→ Cel zadania: Przepisz bez zmian wiersze, zaczynając od tego, który zawiera „Number of red cupcakes visible: 1”, a kończąc na tym, który zawiera „Number of glasses: 13”. Oba skrajne wiersze też uwzględnij, a obrazki pomiń w odpowiedzi.

→ Przekazane pozycje:
────────

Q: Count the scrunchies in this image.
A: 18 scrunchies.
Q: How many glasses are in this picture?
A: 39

────────

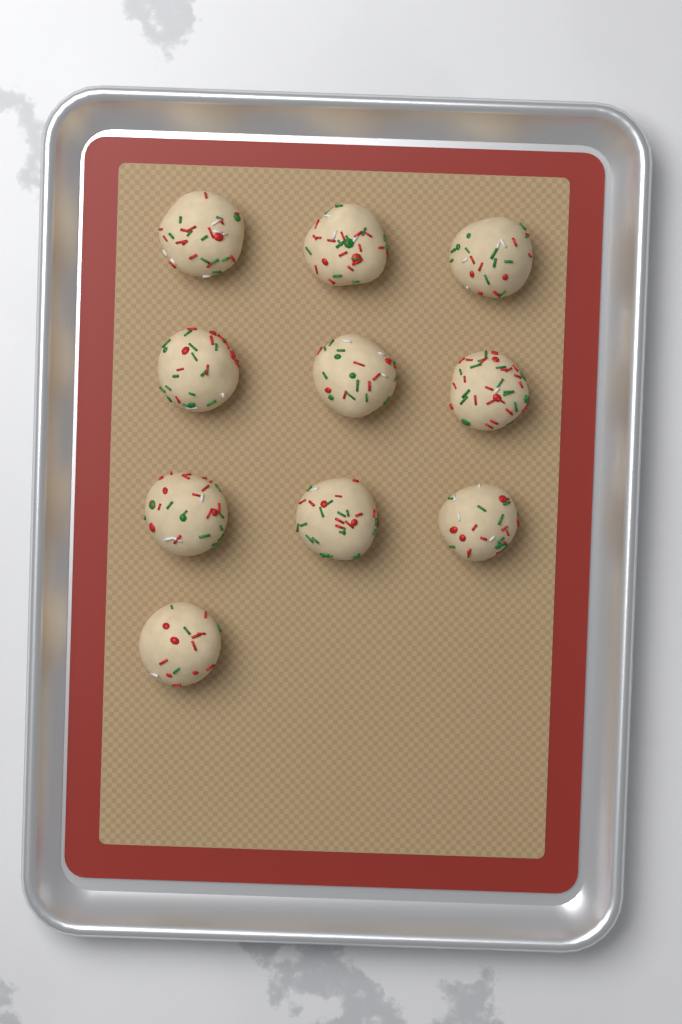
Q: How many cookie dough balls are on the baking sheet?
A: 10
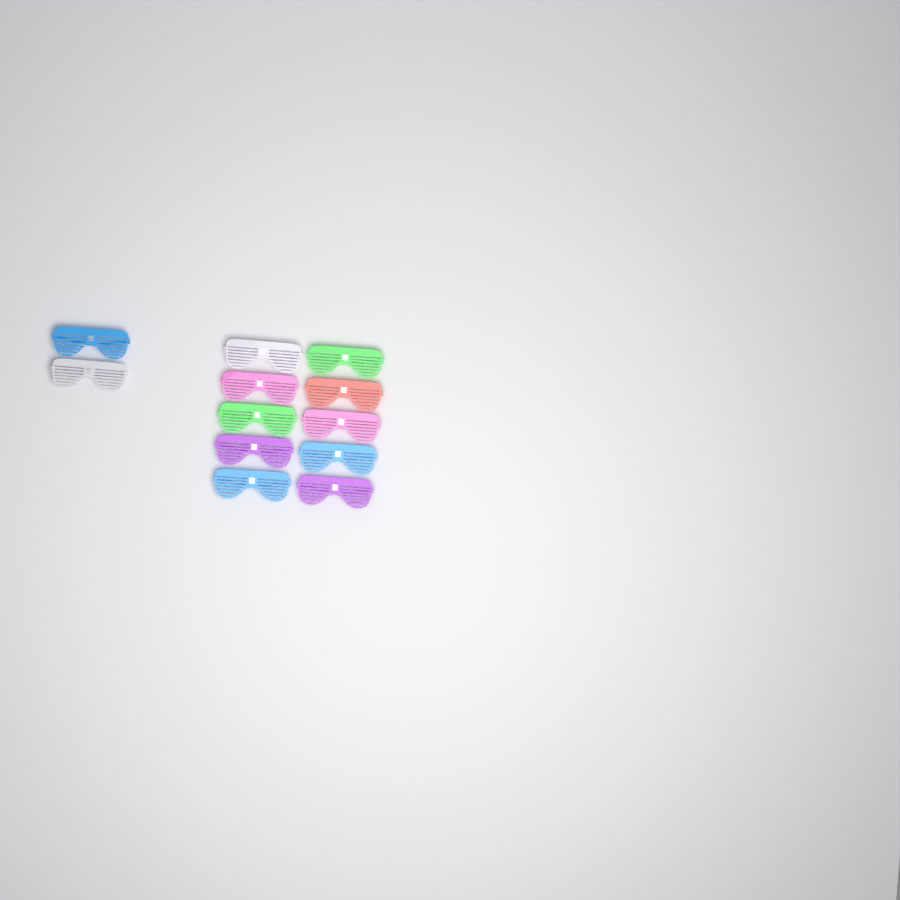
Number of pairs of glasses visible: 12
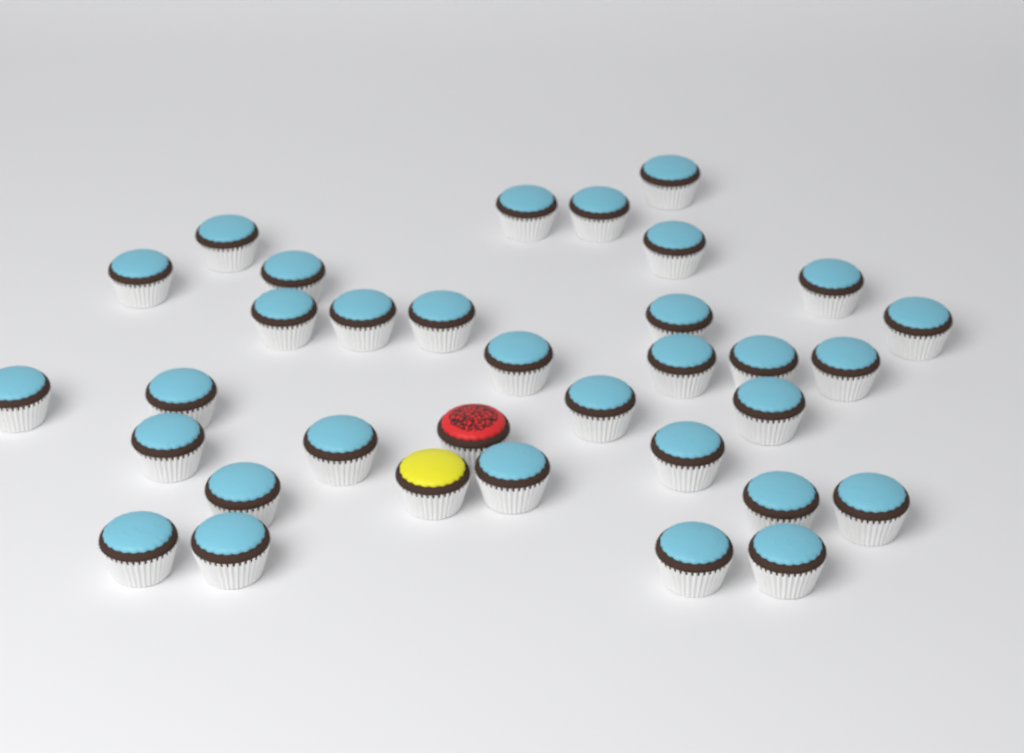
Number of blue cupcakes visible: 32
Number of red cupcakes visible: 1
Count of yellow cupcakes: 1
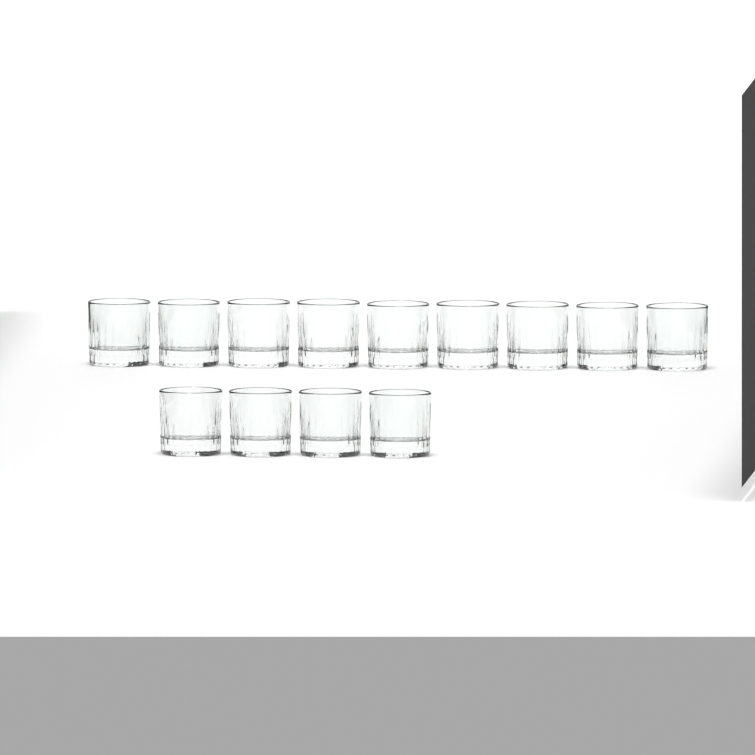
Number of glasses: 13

────────

→ Odpowiedź:
Number of red cupcakes visible: 1
Count of yellow cupcakes: 1
Number of glasses: 13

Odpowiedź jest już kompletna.